Just in case you still think that the hundreds of TV channels available to you via your remote-control are basically here to inform or entertain you – think again! With a few exceptions, the tv-channels are designed primarily as a platform for advertisers and their tv-spots, interrupted by movies, news, documentations or silly shows overloaded by product-placement.
Did you ever ask yourself, where the genre ‘soap opera’ has its name from? Well, many of the first televised daytime-soaps were available (to the predominately female viewership) not because some TV-director thought of it as a good idea to entertain the audience, but only because series like ‘The Young And The Restless’ were 100% sponsored and produced by Procter & Gamble, a giant marketer of countless household-products ‘designed’ for women like soaps or detergent and brands like Pampers, Fairy or Tampax.
But, as anyone knows, the good days for television are gone. 2016 will be the last year in which spending for tv-spots will be higher than online-advertising. According to a report by Zenith Optimedia, in 2017 internet advertising will overtake that on television for the first time. The report claims that spending on Internet advertising by businesses around the globe is expected to grow at more than three times the rest of the industry, driven by growing demand for ads on social media, paid search and online video. The vast majority of new Internet advertising will be targeted at mobile devices.
Television will lose the fight against online, but ‘survives’ 2016 basically thanks to 3 major events: ‘Euro 2016’, the Olympics in Rio de Janeiro and the US-Presidential campaign, or more correctly, thanks to the ‘Trump-effect’.
If ‘The Donald’ appears on TV, ratings and ad-prices spike. CNN is charging advertisers up to 40 times its usual rate and Leslie Mooves of the network CBS bluntly remarked on a recent investor’s conference: ‘Man, this is pretty amazing. It may not be good for America, but is damn good for CBS. The money’s rolling in.. This is fun.”
I actually have no use for that kind of fun, so I think it’s a good sign, that the business-model of television, driven almost exclusively by advertising that dictates that almost everything on TV be reduced to the lowest level of entertainment, is finally crumbling.
But will it be better, when the ads move even more from your television to your smartphone? Or will the same effect take place online, with countless stupid stories to attract clicks resp. ads?
Well, there is at least hope for the better. The invention of the ad-blocker could come to the rescue. I would very much encourage any user to download one of the available mobile-apps or try the new version of the ‘Opera’-browser, who is set to become the first big desktop browser to include a built-in ad blocker.
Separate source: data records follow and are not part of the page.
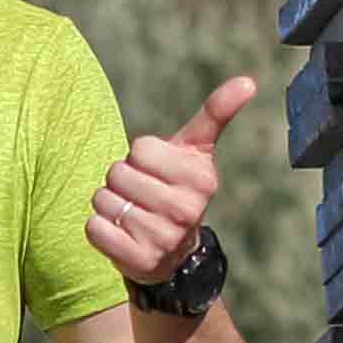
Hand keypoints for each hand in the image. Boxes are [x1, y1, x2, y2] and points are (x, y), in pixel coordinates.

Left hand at [88, 74, 254, 288]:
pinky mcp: (138, 261)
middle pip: (117, 172)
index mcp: (201, 179)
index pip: (140, 148)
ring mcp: (163, 239)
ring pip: (103, 199)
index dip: (140, 156)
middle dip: (122, 179)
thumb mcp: (197, 150)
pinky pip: (94, 228)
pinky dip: (99, 228)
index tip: (157, 171)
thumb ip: (217, 113)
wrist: (173, 252)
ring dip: (109, 204)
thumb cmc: (178, 186)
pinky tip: (120, 233)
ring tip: (131, 214)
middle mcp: (186, 210)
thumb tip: (249, 81)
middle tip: (141, 194)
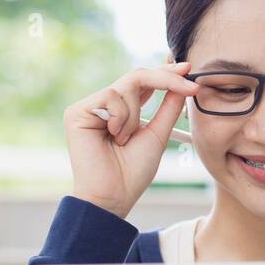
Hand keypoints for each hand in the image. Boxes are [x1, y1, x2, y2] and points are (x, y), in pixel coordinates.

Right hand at [62, 62, 199, 219]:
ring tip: (124, 140)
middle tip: (186, 80)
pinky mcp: (76, 111)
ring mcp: (89, 107)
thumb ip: (167, 108)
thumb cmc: (133, 172)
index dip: (165, 73)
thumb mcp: (157, 134)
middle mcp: (104, 106)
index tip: (187, 69)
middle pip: (136, 76)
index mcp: (123, 111)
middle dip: (164, 78)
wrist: (113, 196)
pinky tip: (113, 138)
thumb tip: (183, 82)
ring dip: (135, 115)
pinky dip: (121, 118)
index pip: (144, 83)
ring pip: (125, 87)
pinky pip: (111, 97)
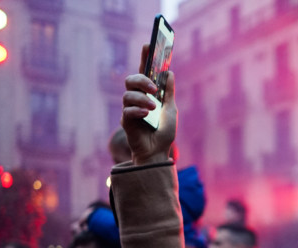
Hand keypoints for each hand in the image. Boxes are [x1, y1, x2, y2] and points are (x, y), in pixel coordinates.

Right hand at [122, 44, 176, 165]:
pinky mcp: (126, 122)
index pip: (144, 71)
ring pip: (128, 94)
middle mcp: (137, 99)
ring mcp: (130, 109)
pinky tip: (146, 115)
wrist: (158, 152)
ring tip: (153, 108)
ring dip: (142, 99)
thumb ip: (169, 92)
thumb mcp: (171, 110)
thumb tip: (170, 72)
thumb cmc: (164, 132)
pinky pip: (127, 110)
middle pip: (131, 79)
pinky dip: (138, 111)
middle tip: (154, 89)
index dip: (144, 57)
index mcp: (149, 93)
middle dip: (142, 80)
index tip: (148, 44)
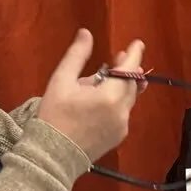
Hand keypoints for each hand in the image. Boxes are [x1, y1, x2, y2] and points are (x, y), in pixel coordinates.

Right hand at [35, 30, 145, 163]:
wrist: (52, 156)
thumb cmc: (54, 116)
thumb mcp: (61, 81)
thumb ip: (77, 56)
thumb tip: (86, 33)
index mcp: (110, 96)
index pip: (129, 69)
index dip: (134, 54)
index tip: (138, 43)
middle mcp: (122, 111)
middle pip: (132, 85)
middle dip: (127, 69)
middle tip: (119, 57)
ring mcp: (122, 126)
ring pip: (128, 99)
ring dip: (123, 85)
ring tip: (109, 77)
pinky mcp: (118, 137)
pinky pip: (123, 113)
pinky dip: (118, 101)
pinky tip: (103, 100)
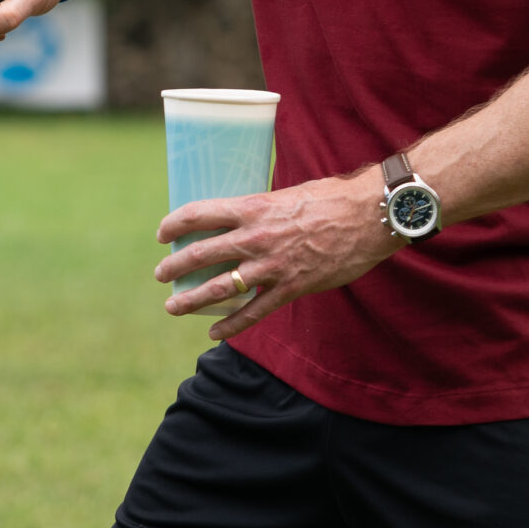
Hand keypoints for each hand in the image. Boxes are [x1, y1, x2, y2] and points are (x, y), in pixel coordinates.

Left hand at [153, 169, 399, 341]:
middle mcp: (255, 237)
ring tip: (173, 307)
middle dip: (174, 267)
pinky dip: (231, 326)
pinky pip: (253, 312)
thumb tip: (244, 215)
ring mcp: (271, 266)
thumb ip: (262, 207)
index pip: (199, 214)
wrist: (368, 217)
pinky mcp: (290, 288)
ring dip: (191, 300)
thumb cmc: (330, 198)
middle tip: (160, 275)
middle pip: (201, 254)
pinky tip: (214, 333)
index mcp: (252, 207)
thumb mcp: (286, 194)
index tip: (162, 234)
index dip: (175, 224)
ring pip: (220, 288)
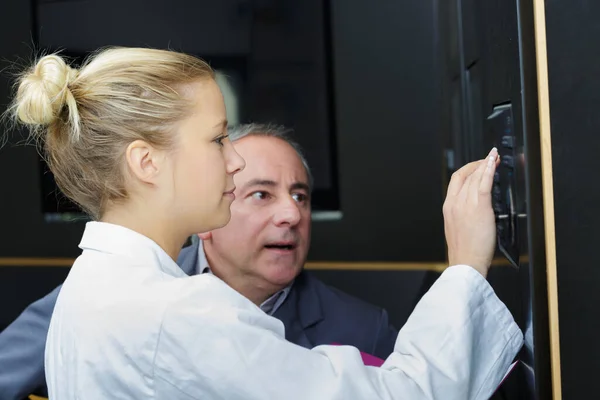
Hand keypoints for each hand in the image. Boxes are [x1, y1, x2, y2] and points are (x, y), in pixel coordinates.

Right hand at [443, 148, 499, 276]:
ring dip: (486, 164)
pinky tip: (493, 163)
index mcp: (448, 207)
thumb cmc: (465, 250)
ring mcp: (466, 204)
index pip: (456, 180)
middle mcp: (454, 202)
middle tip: (489, 158)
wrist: (466, 261)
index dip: (468, 169)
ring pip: (475, 177)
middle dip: (479, 164)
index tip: (477, 165)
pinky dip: (488, 170)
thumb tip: (474, 208)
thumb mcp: (457, 228)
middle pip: (466, 176)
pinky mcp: (479, 207)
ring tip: (494, 157)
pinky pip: (484, 183)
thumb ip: (463, 214)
This is not a statement against the ad-industry, which is in fact an important player in an open economy both for longtime-players (to protect marketshare) or new enterprises to become broadly known. But a widespread use of ad-blockers can prevent online to move in the same direction like tv did with constantly lowering the quality and crossing the line to disinformation or stupidity, daily demonstrated for instance on romanian tv-channels.
First, ad-blockers will speed up loading times. Researchers at Enders Analysis looked at 8 websites from popular publishers and accessed them from a browser that replicated an iPhone 6. The result: up to 80% (!!) of the data downloaded was from advertising. The new Opera-browser claims even more, like a 90% faster loading time.
Second, while advertisers of tv-spots never exactly knew, what tv-watchers really did during the ‘breaks’ – up to 90% were switching channels, went to the bathroom or got themselves a fresh beer is my personal estimation. With desktop or mobile ad-blockers, advertisers will learn precisely, how annoyed people are when it comes to their ads.
Would you advertise (and pay) for a product of your company via an online-platform, when you know, that the majority of your targeted audience is suppressing your commercial automatically? Or even pay for an ‘ad-blocker-pro’ not to be bothered by your ad?
Instead of asking online-users to deactivate the ad-blocker, otherwise they would be ‘banned’ to read or watch your content – as it’s currently done by several websites – the content-providers and the ad-industry should finally take the challenge: To view the users not just as a bunch of stupid consumers but take them serious and create new and innovative ways for online-ads that are smarter, less annoying and more efficient. Especially the ‘inter-online’ move from desktop to mobile, from banner to native and from web to apps creates a good possibility to provide an acceptable advertising ‘experience’. It would save not only the ad-industry but beware ‘online’ from the same race to the bottom in terms of quality we all witnessed with television.
Until then, the first thing I download on any new device will be the ad-blocker and I’m glad that in this issue the trend is my friend.